▶ **Text for analysis**:
[Start of Attachment]

Chehalis CC – Unknown course 100 years old


“Vernon Macan’s best nine hole design”

‘Formed in 1922 Chehalis would celebrate their centennial in 2022”

Vernon Macan GA (Golf Architect)

Macan’s friends in Seattle and Victoria thought he had flipped when he announced in July 1922 that he was quitting his secure government job in the Lands and Forest Department to become a GA (golf architect). People in the northwest had never heard of this profession. In Britain the term was more common. Bernard Darwin, the London Times golf correspondent used the term to describe the new golf course designers such as Allison, Colt, Low, and Mackenzie as early as 1905. “Mac has burned his bridges is now in the profession of golf links architecture for keeps – full time.” Prior to this day Mac dabbled in his favourite pastime.  He began his career designing Colwood and Qualicum in 1913. After the War he became serious about the profession he had studied in Ireland before his arrival in 1912.  His projects included eighteen hole designs at Inglewood and Manito, installed new greens at Seattle and Waverley.

Following his announcement, Mac’s mailbox began to fill with requests to design golf courses based on his new innovative principles for golf architecture.  Macan’s decision proved to be an example of being in the right place at the right time. Golf began to boom on the Pacific Coast starting around the time he made the historical announcement. Through the roaring twenties, Mac became “the busiest golf architect on the Pacific Coast”. In typical Macan fashion, he probably turned down as many projects as he actually undertook. “If I cannot build a first class golf course on the property you have provided to me, I am not interested in developing a golf course for you.” Similarly, “I am a golf architect. I design a first class golf course according to my fixed set of principles. I do not construct golf courses. I spend more time than others supervising the construction process to ensure my design is followed.” Because of Macan’s refusal to supervise the actual construction of the course he passed on many projects. Francis James, who arrived in the northwest as Macan’s construction foreman for Fircrest, saw an opportunity for himself. James constructed most of Macan’s rejected proposals for a set price. Many owners wanted the security of knowing exactly what the golf course project would cost before construction commenced. Before WW2 Macan basically focused on high class 18 hole projects such as Royal Colwood, Gorge Vale, Marine Drive, Alderwood, Columbia, Fircrest, Manito, Inglewood, and California. In 1922 he constructed the nine hole Chehalis Golf Course. When asked to develop small projects after 1922, he referred to his Chehalis project “as my finest example of my handiwork on a nine hole project.”

[End of Attachment]

[Point tracking data]
[Start of Attachment]

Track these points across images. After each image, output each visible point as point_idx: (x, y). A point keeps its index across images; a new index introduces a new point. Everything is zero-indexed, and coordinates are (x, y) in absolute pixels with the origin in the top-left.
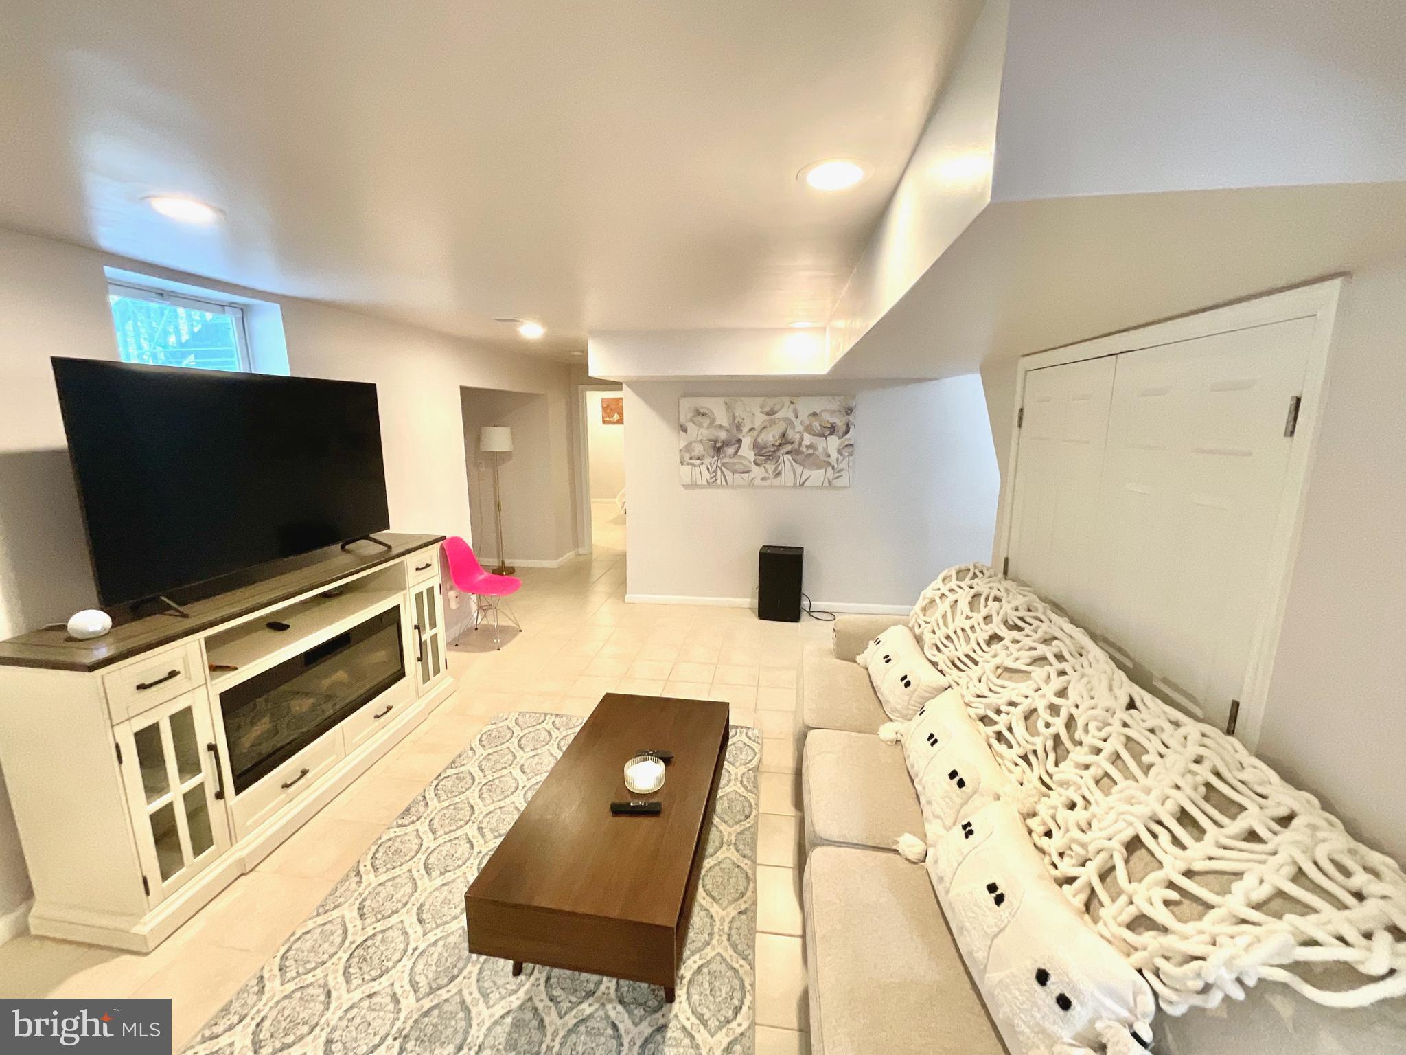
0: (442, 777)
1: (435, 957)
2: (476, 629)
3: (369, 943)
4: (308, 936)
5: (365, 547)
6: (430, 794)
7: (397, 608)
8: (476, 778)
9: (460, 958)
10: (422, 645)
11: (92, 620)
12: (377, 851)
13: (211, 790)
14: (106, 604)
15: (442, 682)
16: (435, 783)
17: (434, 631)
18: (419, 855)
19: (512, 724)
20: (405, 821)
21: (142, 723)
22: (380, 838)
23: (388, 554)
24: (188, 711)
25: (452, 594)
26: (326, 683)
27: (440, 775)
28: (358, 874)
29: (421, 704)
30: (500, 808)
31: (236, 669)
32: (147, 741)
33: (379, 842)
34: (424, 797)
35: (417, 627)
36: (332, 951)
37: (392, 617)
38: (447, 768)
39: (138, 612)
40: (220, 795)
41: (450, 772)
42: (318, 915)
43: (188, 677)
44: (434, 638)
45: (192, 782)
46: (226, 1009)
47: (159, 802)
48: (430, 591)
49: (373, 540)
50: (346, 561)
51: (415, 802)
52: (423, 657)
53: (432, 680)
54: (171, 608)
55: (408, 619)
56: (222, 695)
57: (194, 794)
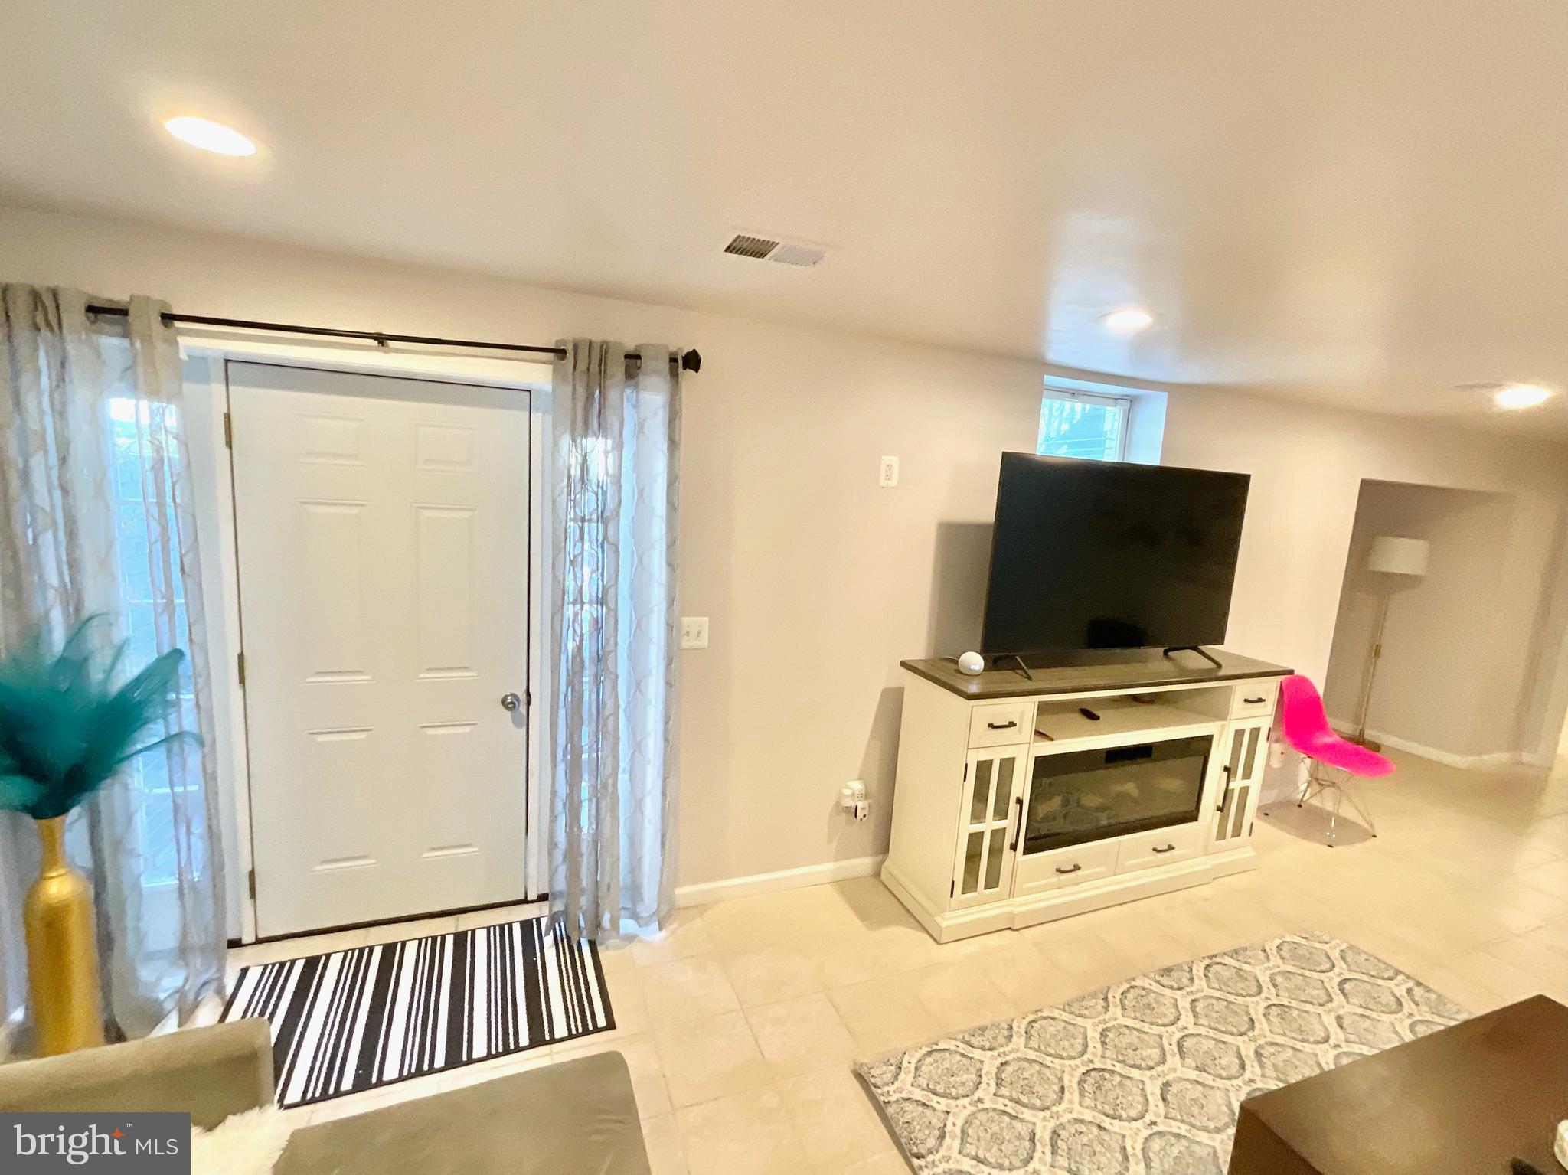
0: (1218, 960)
2: (1300, 806)
3: (1107, 1076)
4: (1053, 1022)
5: (1190, 659)
6: (1199, 970)
7: (1209, 739)
8: (1265, 990)
10: (1227, 793)
11: (974, 661)
12: (1128, 990)
13: (1009, 839)
14: (984, 652)
15: (1240, 850)
16: (1207, 961)
17: (1246, 783)
19: (1335, 954)
20: (1165, 980)
21: (984, 756)
22: (1134, 979)
23: (1214, 673)
24: (1012, 760)
25: (1278, 748)
26: (1119, 788)
27: (1215, 956)
28: (1106, 999)
29: (1207, 863)
30: (1294, 1049)
31: (1052, 740)
32: (984, 767)
33: (1133, 983)
34: (1191, 970)
35: (1226, 769)
36: (1071, 1053)
37: (1200, 747)
38: (1225, 954)
39: (1000, 667)
40: (1014, 847)
41: (1227, 960)
42: (1064, 1010)
43: (1020, 732)
44: (1244, 791)
45: (1000, 824)
46: (983, 1029)
47: (977, 828)
48: (1255, 732)
49: (1202, 653)
50: (1165, 666)
51: (1179, 967)
52: (1225, 810)
53: (1229, 840)
54: (1021, 668)
55: (1219, 757)
56: (1037, 758)
57: (998, 835)
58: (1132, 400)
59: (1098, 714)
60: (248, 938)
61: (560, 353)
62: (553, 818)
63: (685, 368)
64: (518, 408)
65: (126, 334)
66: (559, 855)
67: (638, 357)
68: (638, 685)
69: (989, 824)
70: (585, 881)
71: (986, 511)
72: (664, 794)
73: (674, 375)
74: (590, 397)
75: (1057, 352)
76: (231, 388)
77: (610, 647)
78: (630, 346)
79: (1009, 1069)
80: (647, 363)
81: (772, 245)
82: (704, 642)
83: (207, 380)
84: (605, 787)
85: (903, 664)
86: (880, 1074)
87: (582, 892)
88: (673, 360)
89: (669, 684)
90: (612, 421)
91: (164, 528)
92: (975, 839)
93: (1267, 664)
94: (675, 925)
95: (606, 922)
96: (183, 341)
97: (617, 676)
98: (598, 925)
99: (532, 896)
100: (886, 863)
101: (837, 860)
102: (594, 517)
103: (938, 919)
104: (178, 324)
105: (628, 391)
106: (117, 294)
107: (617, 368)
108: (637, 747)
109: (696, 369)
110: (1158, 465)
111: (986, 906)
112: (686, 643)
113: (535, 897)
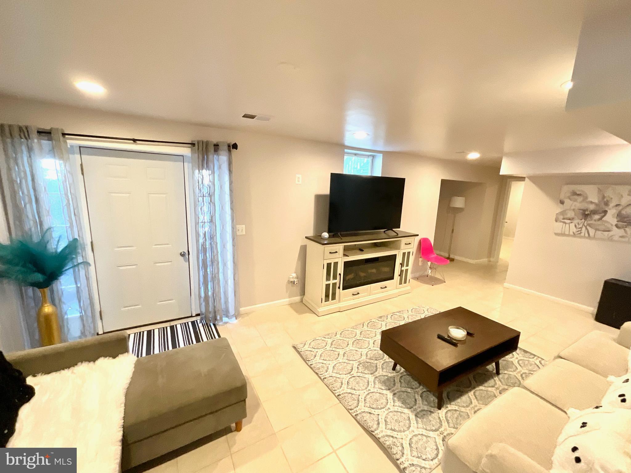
0: (395, 314)
1: (374, 353)
2: (427, 276)
3: (360, 340)
4: (348, 331)
5: (391, 233)
6: (389, 317)
7: (396, 255)
8: (405, 319)
9: (380, 357)
10: (402, 271)
11: (326, 235)
12: (369, 322)
13: (337, 286)
14: (329, 232)
15: (405, 287)
16: (392, 314)
17: (407, 268)
18: (380, 329)
19: (425, 310)
20: (380, 320)
21: (329, 262)
22: (371, 319)
23: (396, 236)
24: (337, 262)
25: (421, 259)
26: (370, 271)
27: (394, 313)
28: (363, 325)
29: (396, 291)
31: (348, 256)
32: (329, 265)
33: (371, 321)
34: (387, 317)
35: (401, 264)
36: (352, 337)
37: (394, 257)
38: (397, 312)
39: (333, 236)
40: (339, 288)
41: (397, 314)
42: (352, 328)
43: (339, 254)
44: (407, 270)
45: (335, 281)
46: (328, 334)
47: (328, 282)
48: (409, 253)
49: (393, 231)
50: (384, 235)
51: (384, 316)
52: (401, 275)
53: (403, 285)
54: (340, 237)
55: (399, 261)
56: (345, 262)
57: (334, 284)
58: (373, 157)
59: (363, 250)
60: (101, 332)
61: (193, 144)
62: (200, 288)
63: (233, 148)
64: (180, 161)
66: (202, 300)
67: (218, 145)
68: (224, 246)
69: (331, 282)
70: (211, 309)
71: (326, 191)
72: (234, 280)
73: (230, 151)
74: (203, 158)
75: (347, 143)
76: (82, 156)
77: (215, 234)
78: (215, 141)
79: (334, 342)
80: (221, 147)
81: (256, 116)
82: (244, 233)
83: (73, 153)
84: (215, 277)
85: (306, 237)
86: (300, 346)
87: (210, 313)
88: (229, 146)
89: (234, 246)
90: (211, 165)
91: (68, 200)
92: (328, 286)
93: (410, 233)
94: (240, 319)
95: (218, 318)
96: (68, 141)
97: (217, 243)
98: (216, 319)
99: (194, 315)
100: (304, 297)
101: (290, 297)
102: (207, 195)
103: (318, 310)
104: (67, 136)
105: (215, 156)
106: (47, 127)
107: (212, 149)
108: (225, 265)
109: (236, 149)
110: (380, 176)
111: (332, 305)
112: (238, 233)
113: (195, 315)
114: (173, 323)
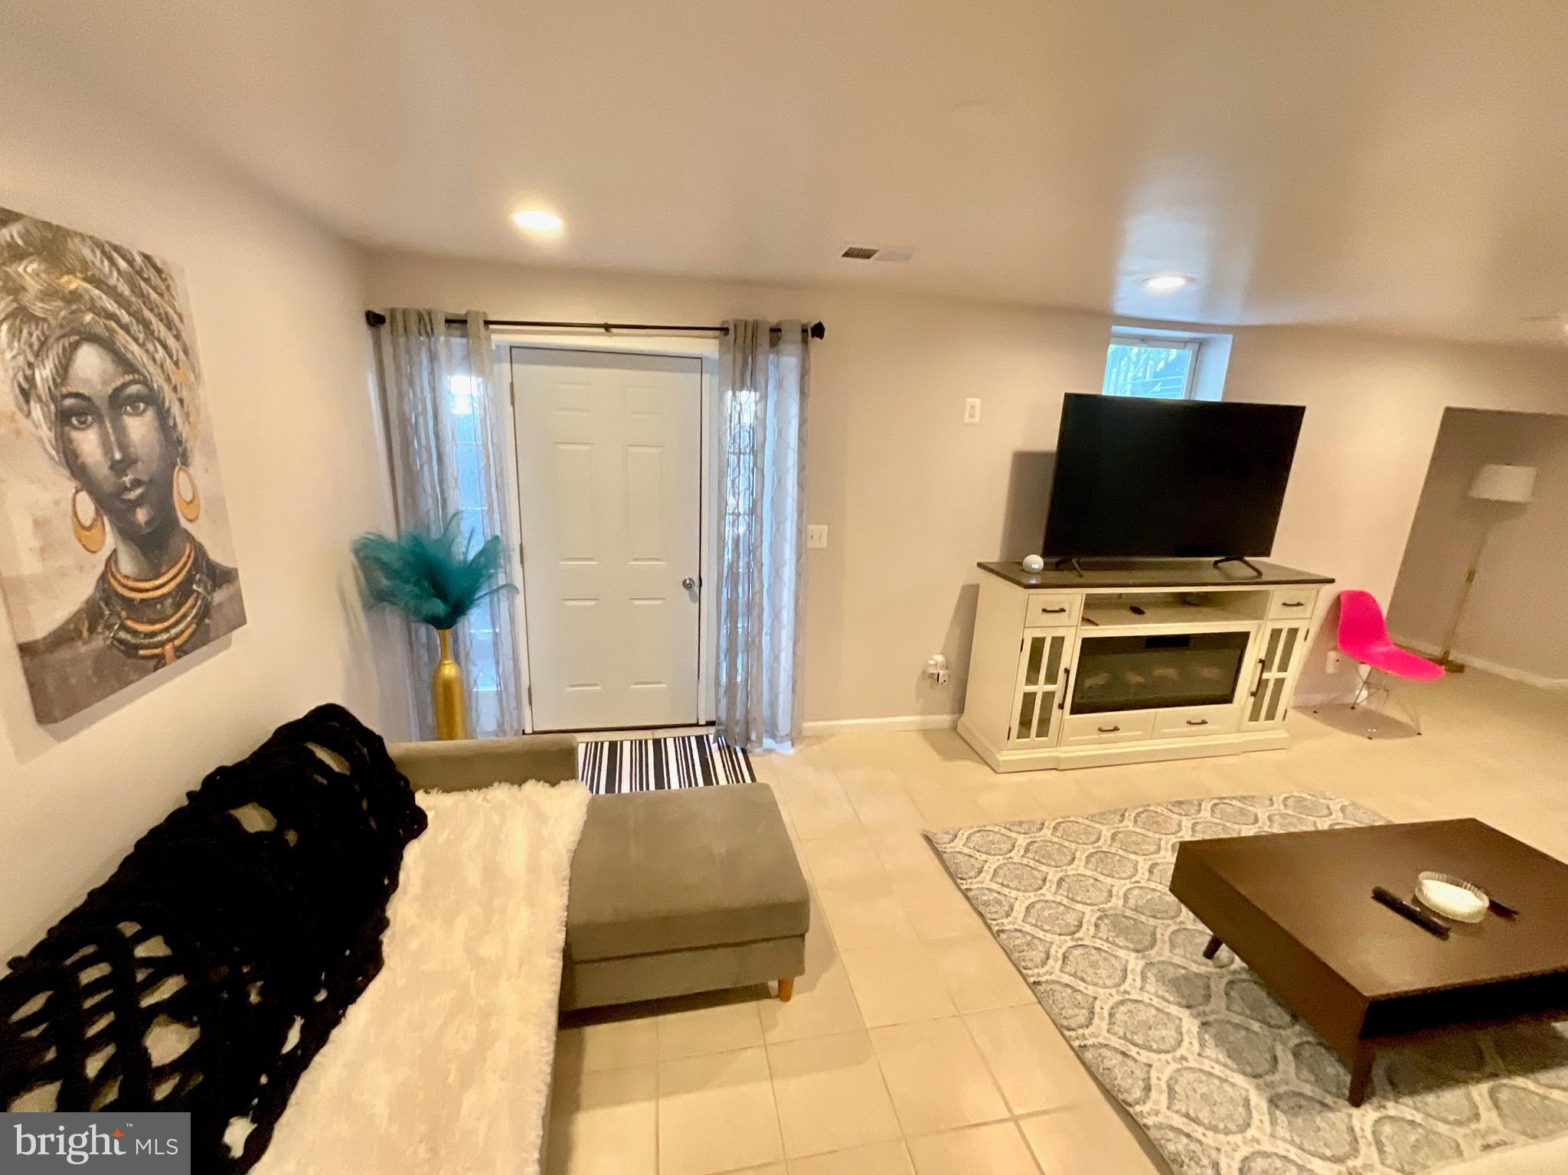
0: (1226, 801)
1: (1149, 897)
2: (1354, 708)
3: (1109, 855)
4: (1076, 824)
5: (1235, 568)
6: (1207, 806)
7: (1246, 635)
8: (1260, 822)
9: (1166, 912)
10: (1262, 684)
11: (1036, 562)
12: (1142, 812)
13: (1057, 701)
14: (1044, 555)
15: (1269, 731)
16: (1217, 801)
17: (1282, 675)
18: (1173, 836)
19: (1335, 807)
20: (1175, 809)
21: (1039, 634)
22: (1149, 806)
23: (1258, 578)
24: (1062, 639)
25: (1333, 655)
26: (1158, 672)
27: (1224, 798)
28: (1123, 815)
29: (1238, 737)
31: (1097, 625)
32: (1037, 644)
33: (1147, 808)
34: (1200, 805)
35: (1261, 661)
36: (1085, 841)
37: (1239, 640)
38: (1234, 798)
39: (1057, 567)
40: (1061, 707)
41: (1235, 802)
42: (1087, 819)
43: (1070, 616)
44: (1280, 682)
45: (1050, 688)
46: (1021, 823)
47: (1031, 688)
48: (1294, 632)
49: (1247, 563)
50: (1214, 575)
51: (1190, 802)
52: (1259, 694)
53: (1262, 722)
54: (1075, 569)
55: (1254, 652)
56: (1084, 640)
57: (1048, 697)
58: (1201, 344)
59: (1145, 610)
60: (528, 730)
61: (725, 330)
62: (718, 664)
63: (813, 336)
64: (696, 372)
65: (464, 335)
66: (722, 690)
67: (779, 330)
68: (776, 572)
69: (1041, 688)
70: (739, 714)
71: (1048, 440)
72: (794, 653)
73: (805, 341)
74: (745, 362)
76: (514, 365)
77: (758, 544)
78: (773, 321)
79: (1036, 845)
80: (786, 335)
81: (875, 252)
82: (824, 544)
83: (500, 362)
84: (753, 642)
85: (980, 565)
86: (942, 839)
87: (737, 722)
88: (804, 331)
89: (798, 574)
90: (760, 379)
91: (488, 458)
92: (1029, 699)
93: (1308, 574)
94: (802, 746)
95: (753, 737)
96: (493, 338)
97: (762, 565)
98: (748, 739)
99: (703, 722)
100: (962, 719)
101: (922, 714)
102: (748, 451)
103: (998, 756)
104: (491, 326)
105: (771, 356)
106: (460, 311)
107: (764, 338)
108: (776, 615)
109: (821, 336)
110: (1219, 400)
111: (1034, 750)
112: (811, 544)
113: (704, 723)
114: (660, 734)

[End of Attachment]

▶ **Task directions**:
Extract the passage of the Chehalis golf course article from "Chehalis CC –" up to and including "Macan GA (Golf Architect)". Copy it verbatim with no alterations.

▶ **Problem solution**:
Chehalis CC – Unknown course 100 years old


“Vernon Macan’s best nine hole design”

‘Formed in 1922 Chehalis would celebrate their centennial in 2022”

Vernon Macan GA (Golf Architect)